======== Material for this exercise ========

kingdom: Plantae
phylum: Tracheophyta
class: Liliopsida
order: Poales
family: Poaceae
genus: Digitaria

========
======== Material for this exercise ========

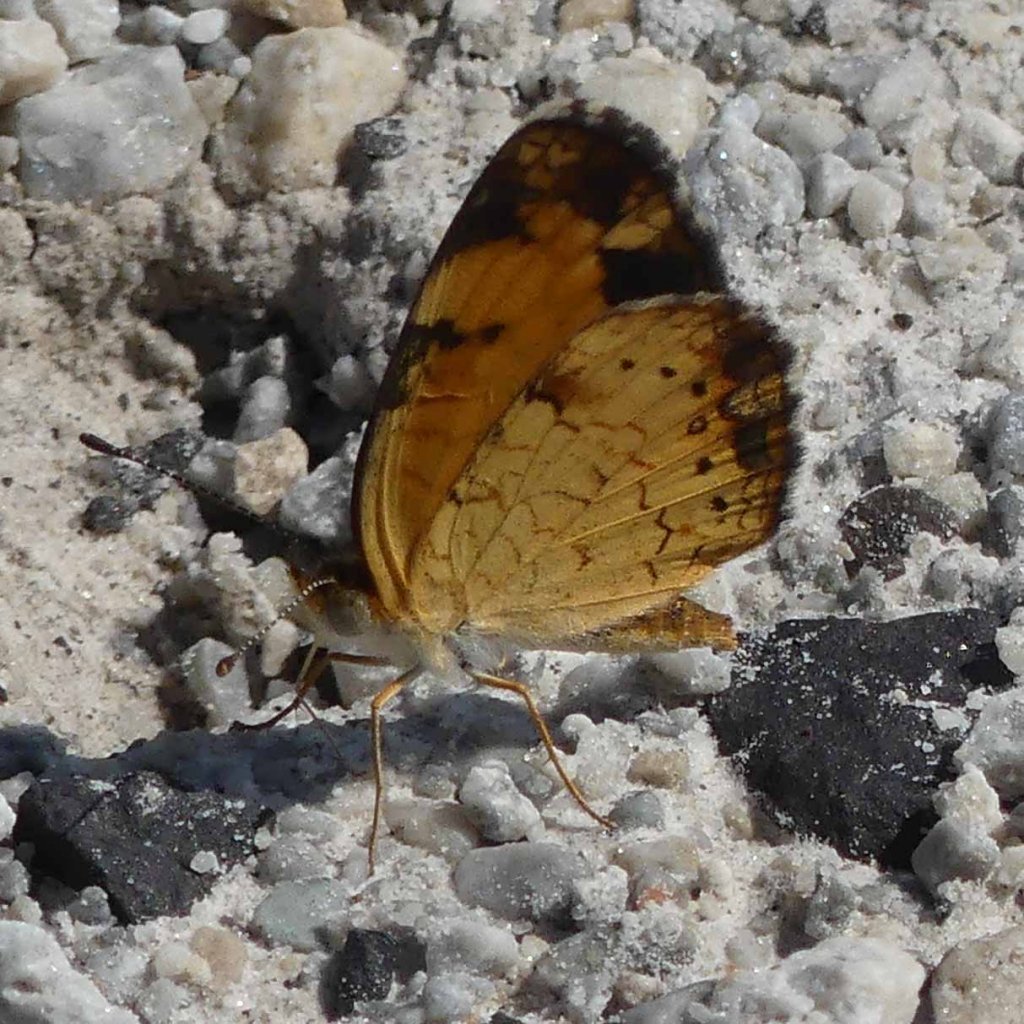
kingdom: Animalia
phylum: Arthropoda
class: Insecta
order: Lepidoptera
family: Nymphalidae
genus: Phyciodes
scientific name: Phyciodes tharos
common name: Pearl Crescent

========

Problem statement ▸
Reproduce the lines above word for word, starting at the line that contains "kingdom: Animalia" and ending at the line that contains "common name: Pearl Crescent", with both of those lines included.

Response to this exercise ▸
kingdom: Animalia
phylum: Arthropoda
class: Insecta
order: Lepidoptera
family: Nymphalidae
genus: Phyciodes
scientific name: Phyciodes tharos
common name: Pearl Crescent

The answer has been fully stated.